The quickest and most sure-fire way to do this is by utilizing tools deliberately made for the new cloud-based era that address the challenge in a way that is suited to the new, fast-paced, dynamic cloud environment. These new solutions are policy-based and leverage the fact that with the shift to new ways of managing infrastructure, it’s necessary to give the IT and Operations teams more control, granularity and automation.
Platforms such as Apono for cloud-based permissions management allow organizations to benefit from centralized permissions management, enforce dynamic role-based access controls, monitor and audit privileged user activities and mitigate security risks effectively.
Final Thoughts
In addition to the shift we have witnessed in the control of the environment and access governance, organizations are also shifting to delegating more ownership to the engineers themselves. This means providing engineering teams more control of their code — all the way to production. However, with that comes the need to give them only granular control over the environment and provide access management to their specific scope without creating a burden on the teams in managing/granting the access. This leads the operations teams to search for solutions to address the need for access management delegation in the environment. New solutions and platforms addressing the new environment’s privileged permissions management challenge need to take that into consideration as well.

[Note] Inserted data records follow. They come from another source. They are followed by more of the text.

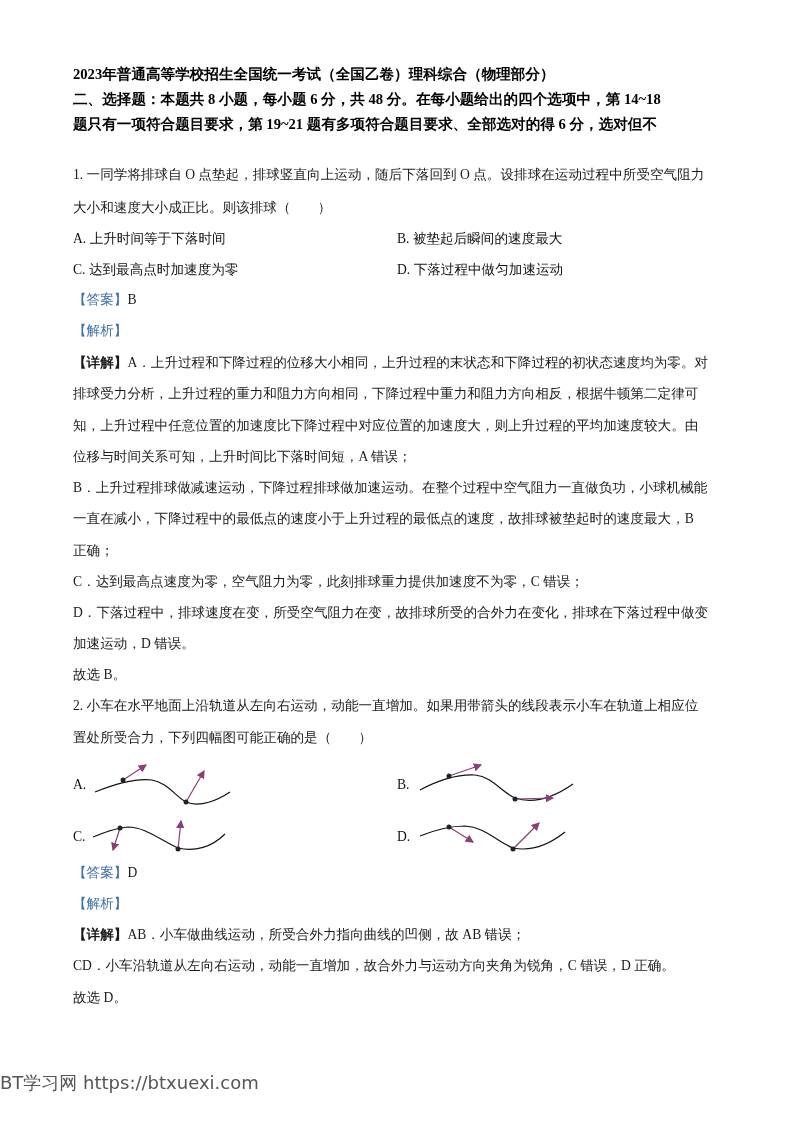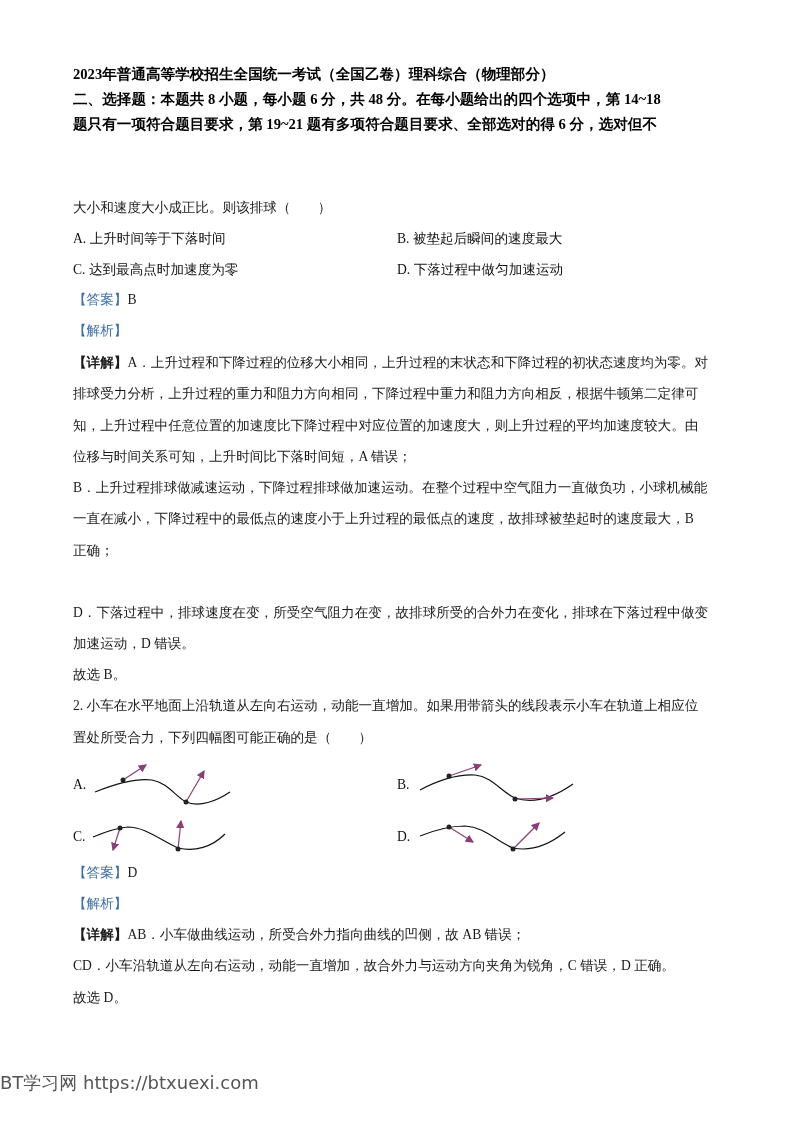--- a/index.html
+++ b/index.html
@@ -32,6 +32,7 @@
   <div class="line bold" style="top:90px;">二、选择题：本题共 8 小题，每小题 6 分，共 48 分。在每小题给出的四个选项中，第 14~18</div>
   <div class="line bold" style="top:115px;">题只有一项符合题目要求，第 19~21 题有多项符合题目要求、全部选对的得 6 分，选对但不</div>
 
+  <div class="line" style="top:166px;">1. 一同学将排球自 O 点垫起，排球竖直向上运动，随后下落回到 O 点。设排球在运动过程中所受空气阻力</div>
   <div class="line" style="top:199px;">大小和速度大小成正比。则该排球（　　）</div>
 
   <div class="opt" style="left:73px; top:230px;">

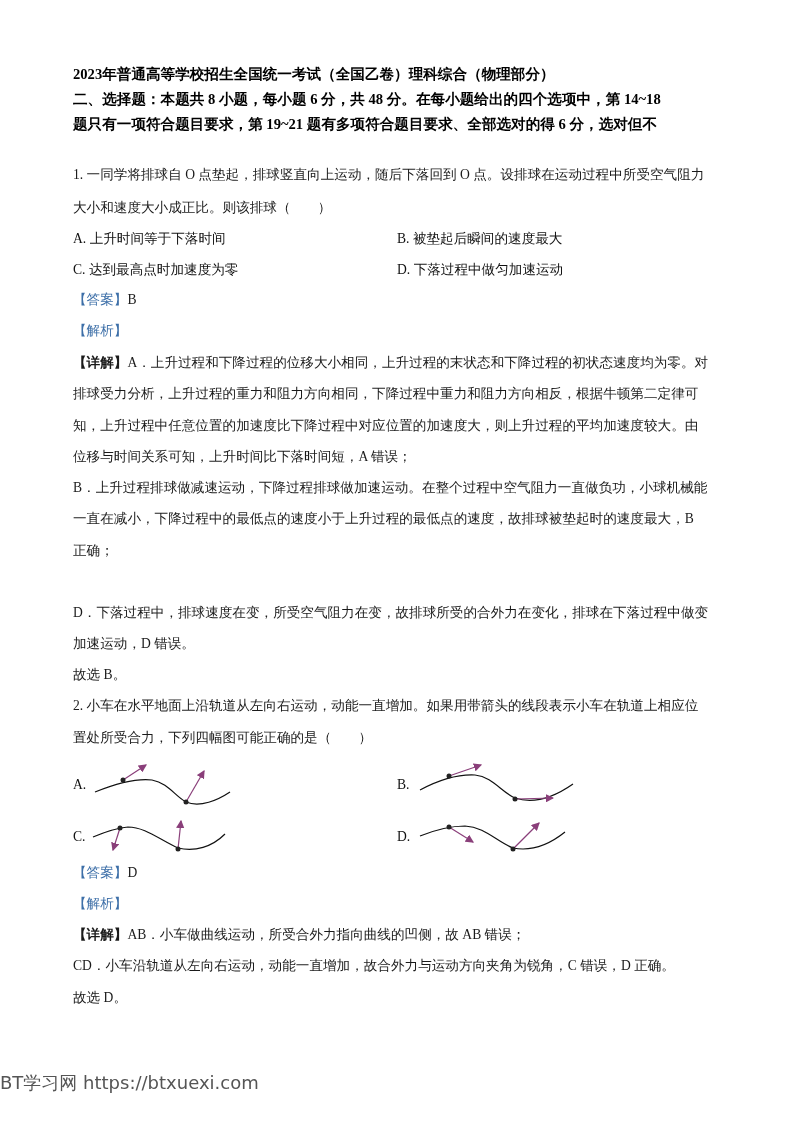--- a/index.html
+++ b/index.html
@@ -66,6 +66,7 @@
   <div class="line" style="top:479px;">B．上升过程排球做减速运动，下降过程排球做加速运动。在整个过程中空气阻力一直做负功，小球机械能</div>
   <div class="line" style="top:510px;">一直在减小，下降过程中的最低点的速度小于上升过程的最低点的速度，故排球被垫起时的速度最大，B</div>
   <div class="line" style="top:542px;">正确；</div>
+  <div class="line" style="top:573px;">C．达到最高点速度为零，空气阻力为零，此刻排球重力提供加速度不为零，C 错误；</div>
   <div class="line" style="top:604px;">D．下落过程中，排球速度在变，所受空气阻力在变，故排球所受的合外力在变化，排球在下落过程中做变</div>
   <div class="line" style="top:635px;">加速运动，D 错误。</div>
   <div class="line" style="top:666px;">故选 B。</div>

As a final note, I believe the shift in mindset occurred a few years ago already. However, we are only now realizing some of its effects. One of them is the shift in privileged access challenges and all that comes with that. Seeing the many internal solutions that small-to-large companies have created for themselves gives us an understanding of how this evolved market isn’t being addressed with the same platforms that have existed for well over a decade.